▶ _Given entries_
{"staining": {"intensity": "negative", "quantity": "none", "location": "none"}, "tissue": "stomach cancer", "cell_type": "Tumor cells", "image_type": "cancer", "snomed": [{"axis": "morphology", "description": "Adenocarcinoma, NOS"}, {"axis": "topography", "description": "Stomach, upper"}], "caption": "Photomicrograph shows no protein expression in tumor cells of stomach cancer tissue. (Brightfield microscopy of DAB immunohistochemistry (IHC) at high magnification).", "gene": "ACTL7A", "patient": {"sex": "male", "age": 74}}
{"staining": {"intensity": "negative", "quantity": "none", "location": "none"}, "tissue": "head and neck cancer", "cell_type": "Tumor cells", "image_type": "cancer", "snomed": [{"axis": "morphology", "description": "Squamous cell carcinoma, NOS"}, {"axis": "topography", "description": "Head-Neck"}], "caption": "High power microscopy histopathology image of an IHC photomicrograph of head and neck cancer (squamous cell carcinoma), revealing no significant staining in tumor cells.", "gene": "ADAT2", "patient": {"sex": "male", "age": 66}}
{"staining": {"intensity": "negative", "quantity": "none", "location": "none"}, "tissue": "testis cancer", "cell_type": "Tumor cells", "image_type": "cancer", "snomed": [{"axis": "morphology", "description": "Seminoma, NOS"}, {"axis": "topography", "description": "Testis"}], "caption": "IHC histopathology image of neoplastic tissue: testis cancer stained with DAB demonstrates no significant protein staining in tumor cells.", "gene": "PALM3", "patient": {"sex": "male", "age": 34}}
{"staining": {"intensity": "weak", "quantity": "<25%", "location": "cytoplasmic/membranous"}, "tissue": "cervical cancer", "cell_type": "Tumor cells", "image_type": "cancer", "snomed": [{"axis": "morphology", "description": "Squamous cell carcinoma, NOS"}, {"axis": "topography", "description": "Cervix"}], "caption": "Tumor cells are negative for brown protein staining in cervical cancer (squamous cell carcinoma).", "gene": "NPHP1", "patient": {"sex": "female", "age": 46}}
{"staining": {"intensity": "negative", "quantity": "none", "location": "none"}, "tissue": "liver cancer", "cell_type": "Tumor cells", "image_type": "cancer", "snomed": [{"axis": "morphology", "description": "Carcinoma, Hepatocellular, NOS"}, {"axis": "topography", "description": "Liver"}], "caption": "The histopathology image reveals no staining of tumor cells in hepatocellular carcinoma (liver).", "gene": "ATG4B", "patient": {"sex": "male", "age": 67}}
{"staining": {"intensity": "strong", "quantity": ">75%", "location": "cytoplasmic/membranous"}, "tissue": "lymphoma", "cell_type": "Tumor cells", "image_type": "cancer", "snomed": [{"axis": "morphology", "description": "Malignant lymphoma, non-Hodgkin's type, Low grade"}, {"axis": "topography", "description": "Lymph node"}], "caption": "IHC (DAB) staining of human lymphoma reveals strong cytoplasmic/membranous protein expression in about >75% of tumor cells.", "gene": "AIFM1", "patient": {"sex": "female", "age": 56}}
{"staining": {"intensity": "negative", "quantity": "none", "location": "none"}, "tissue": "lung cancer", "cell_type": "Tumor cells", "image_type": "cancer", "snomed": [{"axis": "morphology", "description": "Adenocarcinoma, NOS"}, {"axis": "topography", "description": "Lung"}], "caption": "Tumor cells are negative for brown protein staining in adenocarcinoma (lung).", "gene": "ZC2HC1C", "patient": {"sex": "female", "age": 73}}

▶ _Work task_
Reproduce every record above exactly as it appears.

▶ _Solution_
{"staining": {"intensity": "negative", "quantity": "none", "location": "none"}, "tissue": "stomach cancer", "cell_type": "Tumor cells", "image_type": "cancer", "snomed": [{"axis": "morphology", "description": "Adenocarcinoma, NOS"}, {"axis": "topography", "description": "Stomach, upper"}], "caption": "Photomicrograph shows no protein expression in tumor cells of stomach cancer tissue. (Brightfield microscopy of DAB immunohistochemistry (IHC) at high magnification).", "gene": "ACTL7A", "patient": {"sex": "male", "age": 74}}
{"staining": {"intensity": "negative", "quantity": "none", "location": "none"}, "tissue": "head and neck cancer", "cell_type": "Tumor cells", "image_type": "cancer", "snomed": [{"axis": "morphology", "description": "Squamous cell carcinoma, NOS"}, {"axis": "topography", "description": "Head-Neck"}], "caption": "High power microscopy histopathology image of an IHC photomicrograph of head and neck cancer (squamous cell carcinoma), revealing no significant staining in tumor cells.", "gene": "ADAT2", "patient": {"sex": "male", "age": 66}}
{"staining": {"intensity": "negative", "quantity": "none", "location": "none"}, "tissue": "testis cancer", "cell_type": "Tumor cells", "image_type": "cancer", "snomed": [{"axis": "morphology", "description": "Seminoma, NOS"}, {"axis": "topography", "description": "Testis"}], "caption": "IHC histopathology image of neoplastic tissue: testis cancer stained with DAB demonstrates no significant protein staining in tumor cells.", "gene": "PALM3", "patient": {"sex": "male", "age": 34}}
{"staining": {"intensity": "weak", "quantity": "<25%", "location": "cytoplasmic/membranous"}, "tissue": "cervical cancer", "cell_type": "Tumor cells", "image_type": "cancer", "snomed": [{"axis": "morphology", "description": "Squamous cell carcinoma, NOS"}, {"axis": "topography", "description": "Cervix"}], "caption": "Tumor cells are negative for brown protein staining in cervical cancer (squamous cell carcinoma).", "gene": "NPHP1", "patient": {"sex": "female", "age": 46}}
{"staining": {"intensity": "negative", "quantity": "none", "location": "none"}, "tissue": "liver cancer", "cell_type": "Tumor cells", "image_type": "cancer", "snomed": [{"axis": "morphology", "description": "Carcinoma, Hepatocellular, NOS"}, {"axis": "topography", "description": "Liver"}], "caption": "The histopathology image reveals no staining of tumor cells in hepatocellular carcinoma (liver).", "gene": "ATG4B", "patient": {"sex": "male", "age": 67}}
{"staining": {"intensity": "strong", "quantity": ">75%", "location": "cytoplasmic/membranous"}, "tissue": "lymphoma", "cell_type": "Tumor cells", "image_type": "cancer", "snomed": [{"axis": "morphology", "description": "Malignant lymphoma, non-Hodgkin's type, Low grade"}, {"axis": "topography", "description": "Lymph node"}], "caption": "IHC (DAB) staining of human lymphoma reveals strong cytoplasmic/membranous protein expression in about >75% of tumor cells.", "gene": "AIFM1", "patient": {"sex": "female", "age": 56}}
{"staining": {"intensity": "negative", "quantity": "none", "location": "none"}, "tissue": "lung cancer", "cell_type": "Tumor cells", "image_type": "cancer", "snomed": [{"axis": "morphology", "description": "Adenocarcinoma, NOS"}, {"axis": "topography", "description": "Lung"}], "caption": "Tumor cells are negative for brown protein staining in adenocarcinoma (lung).", "gene": "ZC2HC1C", "patient": {"sex": "female", "age": 73}}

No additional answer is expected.